__LISTED ENTRIES__.
▼

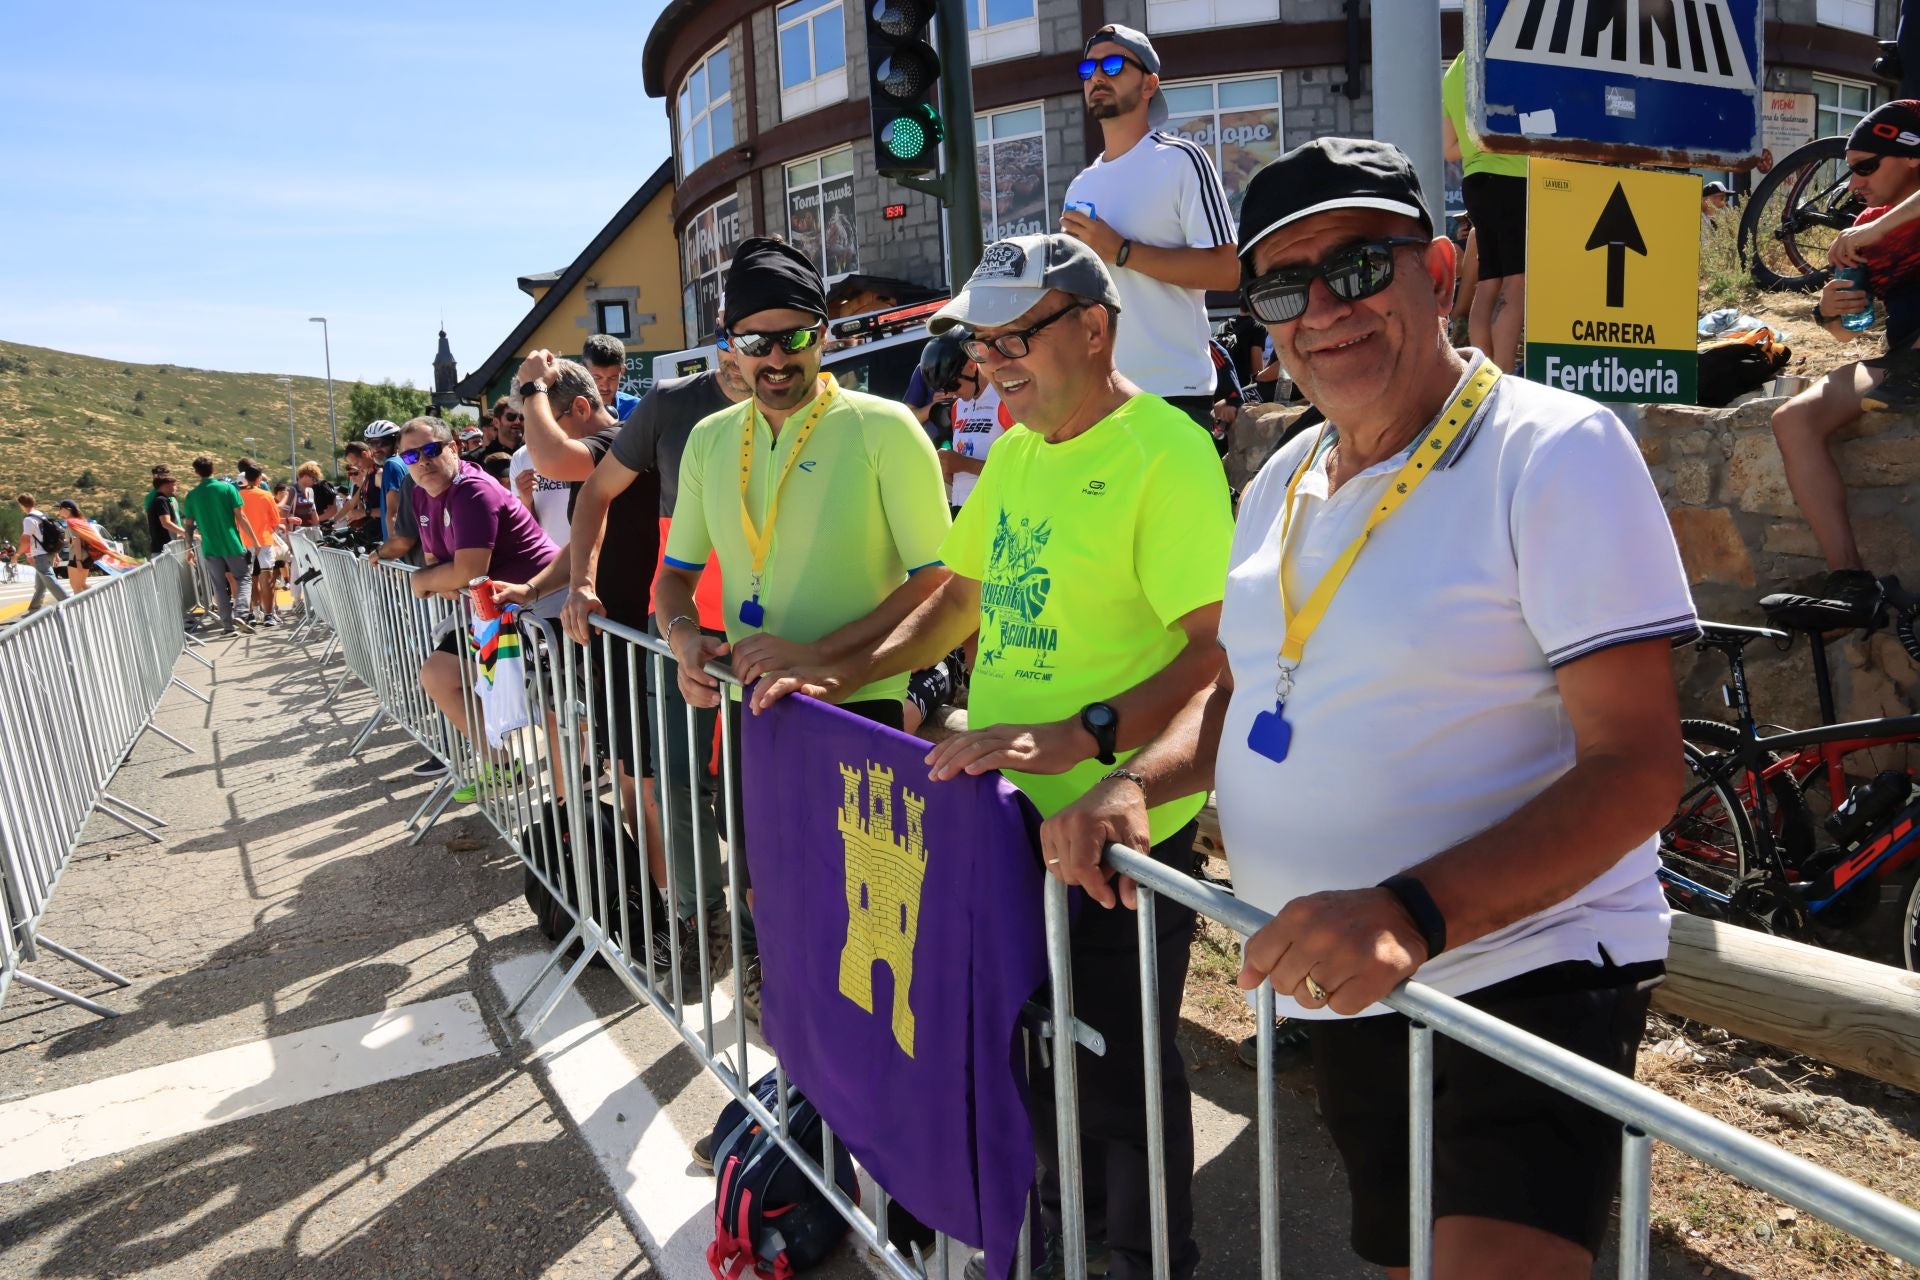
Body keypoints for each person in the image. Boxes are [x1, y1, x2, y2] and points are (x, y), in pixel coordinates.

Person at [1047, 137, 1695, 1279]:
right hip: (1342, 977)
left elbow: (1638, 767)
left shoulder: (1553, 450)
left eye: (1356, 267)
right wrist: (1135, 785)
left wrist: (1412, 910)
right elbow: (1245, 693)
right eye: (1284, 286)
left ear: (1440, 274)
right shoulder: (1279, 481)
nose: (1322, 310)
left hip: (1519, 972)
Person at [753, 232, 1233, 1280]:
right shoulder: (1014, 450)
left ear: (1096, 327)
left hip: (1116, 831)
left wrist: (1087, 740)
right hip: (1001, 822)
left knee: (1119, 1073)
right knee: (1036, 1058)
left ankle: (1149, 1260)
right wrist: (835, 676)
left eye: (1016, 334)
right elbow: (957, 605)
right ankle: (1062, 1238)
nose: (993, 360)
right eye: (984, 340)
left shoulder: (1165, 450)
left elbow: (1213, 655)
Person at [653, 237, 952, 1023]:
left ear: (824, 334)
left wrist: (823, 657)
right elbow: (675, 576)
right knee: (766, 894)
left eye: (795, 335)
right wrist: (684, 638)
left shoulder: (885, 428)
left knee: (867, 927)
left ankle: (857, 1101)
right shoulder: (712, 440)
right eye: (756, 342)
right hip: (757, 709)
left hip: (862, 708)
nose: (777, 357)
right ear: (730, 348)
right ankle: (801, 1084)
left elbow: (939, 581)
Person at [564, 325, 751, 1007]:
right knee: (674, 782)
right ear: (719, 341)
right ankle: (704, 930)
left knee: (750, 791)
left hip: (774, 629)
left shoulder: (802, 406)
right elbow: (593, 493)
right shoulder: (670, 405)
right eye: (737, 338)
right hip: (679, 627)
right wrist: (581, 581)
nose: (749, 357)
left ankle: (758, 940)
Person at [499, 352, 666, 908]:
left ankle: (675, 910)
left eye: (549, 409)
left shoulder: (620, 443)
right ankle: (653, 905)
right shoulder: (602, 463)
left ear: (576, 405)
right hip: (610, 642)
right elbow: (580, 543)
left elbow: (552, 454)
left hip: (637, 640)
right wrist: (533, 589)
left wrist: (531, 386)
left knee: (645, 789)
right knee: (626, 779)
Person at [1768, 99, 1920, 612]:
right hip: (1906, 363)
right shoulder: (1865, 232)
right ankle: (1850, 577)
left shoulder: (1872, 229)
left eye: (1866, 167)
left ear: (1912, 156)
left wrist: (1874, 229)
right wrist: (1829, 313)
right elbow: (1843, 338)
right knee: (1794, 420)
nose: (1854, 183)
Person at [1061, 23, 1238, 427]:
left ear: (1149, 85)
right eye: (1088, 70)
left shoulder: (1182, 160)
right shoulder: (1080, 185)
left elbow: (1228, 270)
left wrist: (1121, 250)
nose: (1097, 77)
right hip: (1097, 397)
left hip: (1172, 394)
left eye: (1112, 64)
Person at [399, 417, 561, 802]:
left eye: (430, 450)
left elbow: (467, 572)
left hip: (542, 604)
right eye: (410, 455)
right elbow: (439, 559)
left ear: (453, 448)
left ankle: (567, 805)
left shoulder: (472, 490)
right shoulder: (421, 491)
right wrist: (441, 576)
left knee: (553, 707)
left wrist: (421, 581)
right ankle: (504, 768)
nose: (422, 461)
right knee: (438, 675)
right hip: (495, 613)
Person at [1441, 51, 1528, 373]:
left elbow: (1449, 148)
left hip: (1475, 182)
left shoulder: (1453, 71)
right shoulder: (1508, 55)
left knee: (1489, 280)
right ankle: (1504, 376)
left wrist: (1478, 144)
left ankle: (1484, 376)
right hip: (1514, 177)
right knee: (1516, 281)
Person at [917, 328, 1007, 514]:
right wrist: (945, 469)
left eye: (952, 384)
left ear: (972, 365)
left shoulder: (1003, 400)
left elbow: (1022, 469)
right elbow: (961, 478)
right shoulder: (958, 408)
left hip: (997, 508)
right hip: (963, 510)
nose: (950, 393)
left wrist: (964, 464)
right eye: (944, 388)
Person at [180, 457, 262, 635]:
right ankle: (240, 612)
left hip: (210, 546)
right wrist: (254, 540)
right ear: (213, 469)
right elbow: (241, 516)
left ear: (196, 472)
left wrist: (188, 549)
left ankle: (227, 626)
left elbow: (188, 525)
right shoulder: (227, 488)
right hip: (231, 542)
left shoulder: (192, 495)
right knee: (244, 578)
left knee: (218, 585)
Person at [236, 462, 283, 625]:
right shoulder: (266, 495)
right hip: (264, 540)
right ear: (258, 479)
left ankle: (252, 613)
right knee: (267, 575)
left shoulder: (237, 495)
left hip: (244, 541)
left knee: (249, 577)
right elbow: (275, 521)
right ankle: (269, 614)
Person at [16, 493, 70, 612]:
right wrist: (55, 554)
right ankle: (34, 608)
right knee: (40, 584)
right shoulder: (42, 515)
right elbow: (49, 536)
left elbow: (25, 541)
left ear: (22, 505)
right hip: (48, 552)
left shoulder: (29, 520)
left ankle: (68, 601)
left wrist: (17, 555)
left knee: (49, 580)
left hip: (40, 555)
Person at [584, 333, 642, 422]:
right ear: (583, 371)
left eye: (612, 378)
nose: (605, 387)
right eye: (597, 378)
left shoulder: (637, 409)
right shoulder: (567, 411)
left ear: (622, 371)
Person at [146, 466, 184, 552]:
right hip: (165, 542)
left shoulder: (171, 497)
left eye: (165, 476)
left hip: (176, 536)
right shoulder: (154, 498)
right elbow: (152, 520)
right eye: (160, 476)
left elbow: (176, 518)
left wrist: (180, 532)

▲

__ABOUT THIS EXERCISE__. Every record must be set down again exactly; pictures do not belong in the copy.

__EXPECTED ANSWER__.
Body keypoints for each person in the image. Boxes are [x1, y1, x2, y2] and points are (x, y), in pixel coordinates.

Person at [1047, 137, 1695, 1279]:
right hip: (1342, 977)
left elbow: (1638, 767)
left shoulder: (1553, 450)
left eye: (1356, 267)
right wrist: (1135, 785)
left wrist: (1412, 910)
right elbow: (1245, 693)
right eye: (1284, 286)
left ear: (1440, 274)
right shoulder: (1279, 481)
nose: (1322, 310)
left hip: (1519, 972)
Person at [753, 232, 1233, 1280]:
right shoulder: (1014, 450)
left ear: (1096, 327)
left hip: (1116, 831)
left wrist: (1087, 740)
right hip: (1001, 822)
left knee: (1119, 1073)
right knee: (1036, 1058)
left ankle: (1149, 1260)
right wrist: (835, 676)
left eye: (1016, 334)
right elbow: (957, 605)
right ankle: (1062, 1238)
nose: (993, 360)
right eye: (984, 340)
left shoulder: (1165, 450)
left elbow: (1213, 655)
Person at [653, 237, 952, 1023]:
left ear: (824, 334)
left wrist: (823, 657)
right elbow: (675, 576)
right knee: (766, 894)
left eye: (795, 335)
right wrist: (684, 638)
left shoulder: (885, 428)
left knee: (867, 927)
left ankle: (857, 1101)
right shoulder: (712, 440)
right eye: (756, 342)
right hip: (757, 709)
left hip: (862, 708)
nose: (777, 357)
right ear: (730, 348)
right ankle: (801, 1084)
left elbow: (939, 581)
Person at [564, 325, 751, 1007]:
right knee: (674, 782)
right ear: (719, 341)
right ankle: (704, 930)
left knee: (750, 791)
left hip: (774, 629)
left shoulder: (802, 406)
right elbow: (593, 493)
right shoulder: (670, 405)
right eye: (737, 338)
right hip: (679, 627)
right wrist: (581, 581)
nose: (749, 357)
left ankle: (758, 940)
Person at [499, 352, 666, 908]:
left ankle: (675, 910)
left eye: (549, 409)
left shoulder: (620, 443)
right ankle: (653, 905)
right shoulder: (602, 463)
left ear: (576, 405)
right hip: (610, 642)
right elbow: (580, 543)
left elbow: (552, 454)
left hip: (637, 640)
right wrist: (533, 589)
left wrist: (531, 386)
left knee: (645, 789)
right knee: (626, 779)
Person at [1768, 99, 1920, 612]:
right hip: (1906, 363)
right shoulder: (1865, 232)
right ankle: (1850, 577)
left shoulder: (1872, 229)
left eye: (1866, 167)
left ear: (1912, 156)
left wrist: (1874, 229)
right wrist: (1829, 313)
right elbow: (1843, 338)
right knee: (1794, 420)
nose: (1854, 183)
Person at [1061, 23, 1238, 427]:
left ear: (1149, 85)
right eye: (1088, 70)
left shoulder: (1182, 160)
right shoulder: (1080, 185)
left elbow: (1228, 270)
left wrist: (1121, 250)
nose: (1097, 77)
right hip: (1097, 397)
left hip: (1172, 394)
left eye: (1112, 64)
Person at [399, 417, 561, 802]:
left eye: (430, 450)
left elbow: (467, 572)
left hip: (542, 604)
right eye: (410, 455)
right elbow: (439, 559)
left ear: (453, 448)
left ankle: (567, 805)
left shoulder: (472, 490)
right shoulder: (421, 491)
right wrist: (441, 576)
left knee: (553, 707)
left wrist: (421, 581)
right ankle: (504, 768)
nose: (422, 461)
right knee: (438, 675)
right hip: (495, 613)
Person at [1441, 51, 1528, 373]:
left elbow: (1449, 148)
left hip: (1475, 182)
left shoulder: (1453, 71)
right shoulder: (1508, 55)
left knee: (1489, 280)
right ankle: (1504, 376)
left wrist: (1478, 144)
left ankle: (1484, 376)
right hip: (1514, 177)
right knee: (1516, 281)
Person at [917, 328, 1007, 514]:
right wrist: (945, 469)
left eye: (952, 384)
left ear: (972, 365)
left shoulder: (1003, 400)
left elbow: (1022, 469)
right elbow: (961, 478)
right shoulder: (958, 408)
left hip: (997, 508)
right hip: (963, 510)
nose: (950, 393)
left wrist: (964, 464)
right eye: (944, 388)
Person at [180, 457, 262, 635]:
right ankle: (240, 612)
left hip: (210, 546)
right wrist: (254, 540)
right ear: (213, 469)
right elbow: (241, 516)
left ear: (196, 472)
left wrist: (188, 549)
left ankle: (227, 626)
left elbow: (188, 525)
right shoulder: (227, 488)
right hip: (231, 542)
left shoulder: (192, 495)
right knee: (244, 578)
left knee: (218, 585)
Person at [236, 462, 283, 625]:
right shoulder: (266, 495)
right hip: (264, 540)
right ear: (258, 479)
left ankle: (252, 613)
right knee: (267, 575)
left shoulder: (237, 495)
left hip: (244, 541)
left knee: (249, 577)
right elbow: (275, 521)
right ankle: (269, 614)
Person at [16, 493, 70, 612]:
right wrist: (55, 554)
right ankle: (34, 608)
right knee: (40, 584)
right shoulder: (42, 515)
right elbow: (49, 536)
left elbow: (25, 541)
left ear: (22, 505)
right hip: (48, 552)
left shoulder: (29, 520)
left ankle: (68, 601)
left wrist: (17, 555)
left knee: (49, 580)
left hip: (40, 555)
Person at [584, 333, 642, 422]:
right ear: (583, 371)
left eye: (612, 378)
nose: (605, 387)
right eye: (597, 378)
left shoulder: (637, 409)
right shoulder: (567, 411)
left ear: (622, 371)
Person at [146, 466, 184, 552]:
right hip: (165, 542)
left shoulder: (171, 497)
left eye: (165, 476)
left hip: (176, 536)
right shoulder: (154, 498)
right elbow: (152, 520)
right eye: (160, 476)
left elbow: (176, 518)
left wrist: (180, 532)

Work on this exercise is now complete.